### Materials provided

┌────────

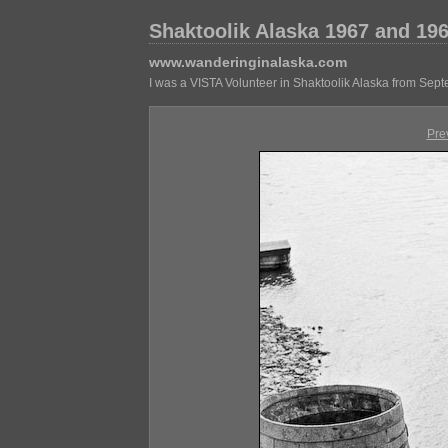
Shaktoolik Alaska 1967 and 19
www.wanderinginalaska.com
I was a VISTA Volunteer in Shaktoolik Alaska from Sep
Pre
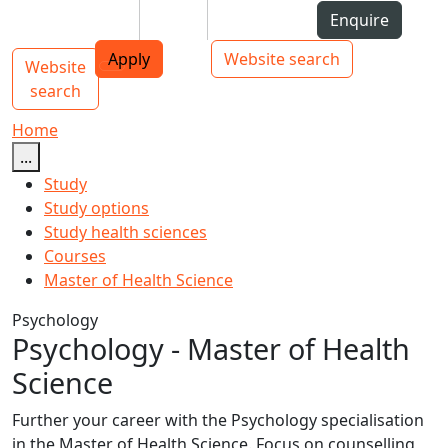
Skip to Content
Students
Staff
Alumni
Enquire
AUT
Skip to Main navigation
Top bar navigation
Apply
Website search
Website
Main navigation
Toggle navigation
search
Home
...
Study
Study options
Study health sciences
Courses
Master of Health Science
Psychology
Psychology - Master of Health
Science
Further your career with the Psychology specialisation
in the Master of Health Science. Focus on counselling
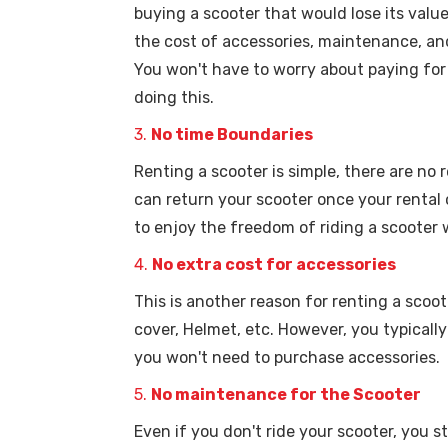
buying a scooter that would lose its valu
the cost of accessories, maintenance, and
You won't have to worry about paying for
doing this.
3.
No time Boundaries
Renting a scooter is simple, there are no
can return your scooter once your rental
to enjoy the freedom of riding a scooter
4.
No extra cost for accessories
This is another reason for renting a scoot
cover, Helmet, etc. However, you typically
you won't need to purchase accessories.
5.
No maintenance for the Scooter
Even if you don't ride your scooter, you s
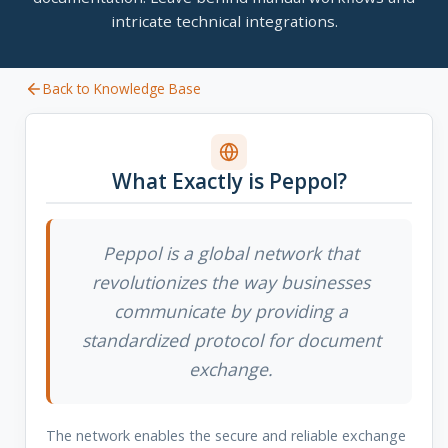
intricate technical integrations.
Back to Knowledge Base
What Exactly is Peppol?
Peppol is a global network that
revolutionizes the way businesses
communicate by providing a
standardized protocol for document
exchange.
The network enables the secure and reliable exchange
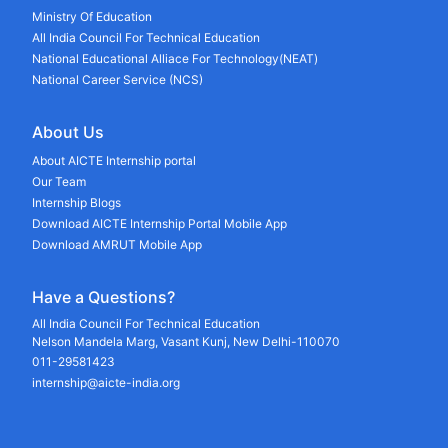
Ministry Of Education
All India Council For Technical Education
National Educational Alliace For Technology(NEAT)
National Career Service (NCS)
About Us
About AICTE Internship portal
Our Team
Internship Blogs
Download AICTE Internship Portal Mobile App
Download AMRUT Mobile App
Have a Questions?
All India Council For Technical Education
Nelson Mandela Marg, Vasant Kunj, New Delhi-110070
011-29581423
internship@aicte-india.org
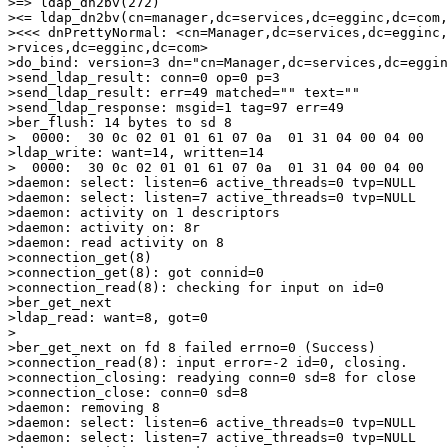
>=> ldap_dn2bv(272)

><= ldap_dn2bv(cn=manager,dc=services,dc=egginc,dc=com,
><<< dnPrettyNormal: <cn=Manager,dc=services,dc=egginc,
>rvices,dc=egginc,dc=com>

>do_bind: version=3 dn="cn=Manager,dc=services,dc=eggin
>send_ldap_result: conn=0 op=0 p=3

>send_ldap_result: err=49 matched="" text=""

>send_ldap_response: msgid=1 tag=97 err=49

>ber_flush: 14 bytes to sd 8

>  0000:  30 0c 02 01 01 61 07 0a  01 31 04 00 04 00   
>ldap_write: want=14, written=14

>  0000:  30 0c 02 01 01 61 07 0a  01 31 04 00 04 00   
>daemon: select: listen=6 active_threads=0 tvp=NULL

>daemon: select: listen=7 active_threads=0 tvp=NULL

>daemon: activity on 1 descriptors

>daemon: activity on: 8r

>daemon: read activity on 8

>connection_get(8)

>connection_get(8): got connid=0

>connection_read(8): checking for input on id=0

>ber_get_next

>ldap_read: want=8, got=0

> 

>ber_get_next on fd 8 failed errno=0 (Success)

>connection_read(8): input error=-2 id=0, closing.

>connection_closing: readying conn=0 sd=8 for close

>connection_close: conn=0 sd=8

>daemon: removing 8

>daemon: select: listen=6 active_threads=0 tvp=NULL

>daemon: select: listen=7 active_threads=0 tvp=NULL
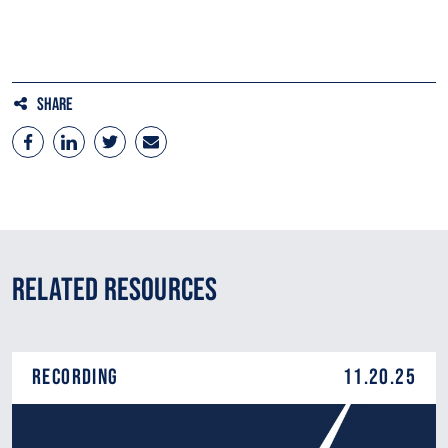
TIGF
Share
Related Resources
Recording
11.20.25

└────────

### Work request
Check every line of the records, and copy the ones that hold the word "network".

### Task output
Peppol is a global network that
The network enables the secure and reliable exchange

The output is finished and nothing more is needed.